*What this task involves:*
Revise the listing below by changing "bbox" to "bounding box" wherever it occurs, keeping everything else the same.

*Provided data:*

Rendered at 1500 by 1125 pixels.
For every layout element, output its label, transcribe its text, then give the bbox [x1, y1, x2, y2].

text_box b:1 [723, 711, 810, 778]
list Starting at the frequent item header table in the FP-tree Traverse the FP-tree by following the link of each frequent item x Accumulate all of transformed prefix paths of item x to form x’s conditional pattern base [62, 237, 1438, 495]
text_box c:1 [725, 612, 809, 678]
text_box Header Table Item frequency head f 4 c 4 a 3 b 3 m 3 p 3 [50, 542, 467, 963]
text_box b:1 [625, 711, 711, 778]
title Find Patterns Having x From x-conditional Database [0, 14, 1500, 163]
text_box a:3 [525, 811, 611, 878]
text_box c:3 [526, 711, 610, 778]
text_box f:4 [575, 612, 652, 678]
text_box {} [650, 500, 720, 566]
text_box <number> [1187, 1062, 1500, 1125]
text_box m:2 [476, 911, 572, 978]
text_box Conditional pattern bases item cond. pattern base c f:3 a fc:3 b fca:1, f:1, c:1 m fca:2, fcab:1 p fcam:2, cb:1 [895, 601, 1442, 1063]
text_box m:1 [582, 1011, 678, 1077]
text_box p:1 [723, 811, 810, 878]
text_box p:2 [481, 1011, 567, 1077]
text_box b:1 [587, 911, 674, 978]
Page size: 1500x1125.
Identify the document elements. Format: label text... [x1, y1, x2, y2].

*Answer to the problem:*
Rendered at 1500 by 1125 pixels.
For every layout element, output its label, transcribe its text, then give the bounding box [x1, y1, x2, y2].

text_box b:1 [723, 711, 810, 778]
list Starting at the frequent item header table in the FP-tree Traverse the FP-tree by following the link of each frequent item x Accumulate all of transformed prefix paths of item x to form x’s conditional pattern base [62, 237, 1438, 495]
text_box c:1 [725, 612, 809, 678]
text_box Header Table Item frequency head f 4 c 4 a 3 b 3 m 3 p 3 [50, 542, 467, 963]
text_box b:1 [625, 711, 711, 778]
title Find Patterns Having x From x-conditional Database [0, 14, 1500, 163]
text_box a:3 [525, 811, 611, 878]
text_box c:3 [526, 711, 610, 778]
text_box f:4 [575, 612, 652, 678]
text_box {} [650, 500, 720, 566]
text_box <number> [1187, 1062, 1500, 1125]
text_box m:2 [476, 911, 572, 978]
text_box Conditional pattern bases item cond. pattern base c f:3 a fc:3 b fca:1, f:1, c:1 m fca:2, fcab:1 p fcam:2, cb:1 [895, 601, 1442, 1063]
text_box m:1 [582, 1011, 678, 1077]
text_box p:1 [723, 811, 810, 878]
text_box p:2 [481, 1011, 567, 1077]
text_box b:1 [587, 911, 674, 978]
Page size: 1500x1125.
Identify the document elements. Format: label text... [x1, y1, x2, y2].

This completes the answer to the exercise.